■ **YOUR TASK**:
Could you print out every entry, character for character?

■ **EXTRACTED INFORMATION**:
>>

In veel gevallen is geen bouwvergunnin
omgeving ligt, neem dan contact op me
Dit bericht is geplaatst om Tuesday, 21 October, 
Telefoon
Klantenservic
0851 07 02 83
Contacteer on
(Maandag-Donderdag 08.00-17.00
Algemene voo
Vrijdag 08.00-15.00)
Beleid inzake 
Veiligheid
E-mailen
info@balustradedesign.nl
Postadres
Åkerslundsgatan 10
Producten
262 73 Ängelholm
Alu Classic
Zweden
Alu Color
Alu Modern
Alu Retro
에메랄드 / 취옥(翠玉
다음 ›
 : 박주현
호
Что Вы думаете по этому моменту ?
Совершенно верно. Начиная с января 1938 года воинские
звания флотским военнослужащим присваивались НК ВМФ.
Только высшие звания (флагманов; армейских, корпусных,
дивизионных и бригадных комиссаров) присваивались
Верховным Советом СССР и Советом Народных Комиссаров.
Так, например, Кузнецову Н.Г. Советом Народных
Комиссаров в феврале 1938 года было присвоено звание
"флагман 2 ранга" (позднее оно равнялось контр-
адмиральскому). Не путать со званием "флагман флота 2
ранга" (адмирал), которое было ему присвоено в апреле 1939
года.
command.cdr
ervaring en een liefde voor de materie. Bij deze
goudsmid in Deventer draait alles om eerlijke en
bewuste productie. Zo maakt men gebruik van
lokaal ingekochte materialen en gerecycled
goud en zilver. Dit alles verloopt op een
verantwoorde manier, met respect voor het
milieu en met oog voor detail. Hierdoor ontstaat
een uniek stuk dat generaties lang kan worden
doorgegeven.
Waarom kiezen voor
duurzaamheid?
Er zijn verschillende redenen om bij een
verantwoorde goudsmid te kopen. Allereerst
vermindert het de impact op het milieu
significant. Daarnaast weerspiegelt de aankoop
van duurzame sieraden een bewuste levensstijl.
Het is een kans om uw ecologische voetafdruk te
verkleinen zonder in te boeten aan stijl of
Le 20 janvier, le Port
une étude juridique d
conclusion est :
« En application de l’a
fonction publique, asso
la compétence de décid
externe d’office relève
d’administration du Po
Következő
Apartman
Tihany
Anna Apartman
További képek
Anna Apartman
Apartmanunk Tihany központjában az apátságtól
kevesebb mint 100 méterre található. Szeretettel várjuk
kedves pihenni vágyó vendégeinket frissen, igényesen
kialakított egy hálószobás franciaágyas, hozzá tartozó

<<

■ **RESPONSE BOX**:
In veel gevallen is geen bouwvergunnin
omgeving ligt, neem dan contact op me
Dit bericht is geplaatst om Tuesday, 21 October, 
Telefoon
Klantenservic
0851 07 02 83
Contacteer on
(Maandag-Donderdag 08.00-17.00
Algemene voo
Vrijdag 08.00-15.00)
Beleid inzake 
Veiligheid
E-mailen
info@balustradedesign.nl
Postadres
Åkerslundsgatan 10
Producten
262 73 Ängelholm
Alu Classic
Zweden
Alu Color
Alu Modern
Alu Retro
에메랄드 / 취옥(翠玉
다음 ›
 : 박주현
호
Что Вы думаете по этому моменту ?
Совершенно верно. Начиная с января 1938 года воинские
звания флотским военнослужащим присваивались НК ВМФ.
Только высшие звания (флагманов; армейских, корпусных,
дивизионных и бригадных комиссаров) присваивались
Верховным Советом СССР и Советом Народных Комиссаров.
Так, например, Кузнецову Н.Г. Советом Народных
Комиссаров в феврале 1938 года было присвоено звание
"флагман 2 ранга" (позднее оно равнялось контр-
адмиральскому). Не путать со званием "флагман флота 2
ранга" (адмирал), которое было ему присвоено в апреле 1939
года.
command.cdr
ervaring en een liefde voor de materie. Bij deze
goudsmid in Deventer draait alles om eerlijke en
bewuste productie. Zo maakt men gebruik van
lokaal ingekochte materialen en gerecycled
goud en zilver. Dit alles verloopt op een
verantwoorde manier, met respect voor het
milieu en met oog voor detail. Hierdoor ontstaat
een uniek stuk dat generaties lang kan worden
doorgegeven.
Waarom kiezen voor
duurzaamheid?
Er zijn verschillende redenen om bij een
verantwoorde goudsmid te kopen. Allereerst
vermindert het de impact op het milieu
significant. Daarnaast weerspiegelt de aankoop
van duurzame sieraden een bewuste levensstijl.
Het is een kans om uw ecologische voetafdruk te
verkleinen zonder in te boeten aan stijl of
Le 20 janvier, le Port
une étude juridique d
conclusion est :
« En application de l’a
fonction publique, asso
la compétence de décid
externe d’office relève
d’administration du Po
Következő
Apartman
Tihany
Anna Apartman
További képek
Anna Apartman
Apartmanunk Tihany központjában az apátságtól
kevesebb mint 100 méterre található. Szeretettel várjuk
kedves pihenni vágyó vendégeinket frissen, igényesen
kialakított egy hálószobás franciaágyas, hozzá tartozó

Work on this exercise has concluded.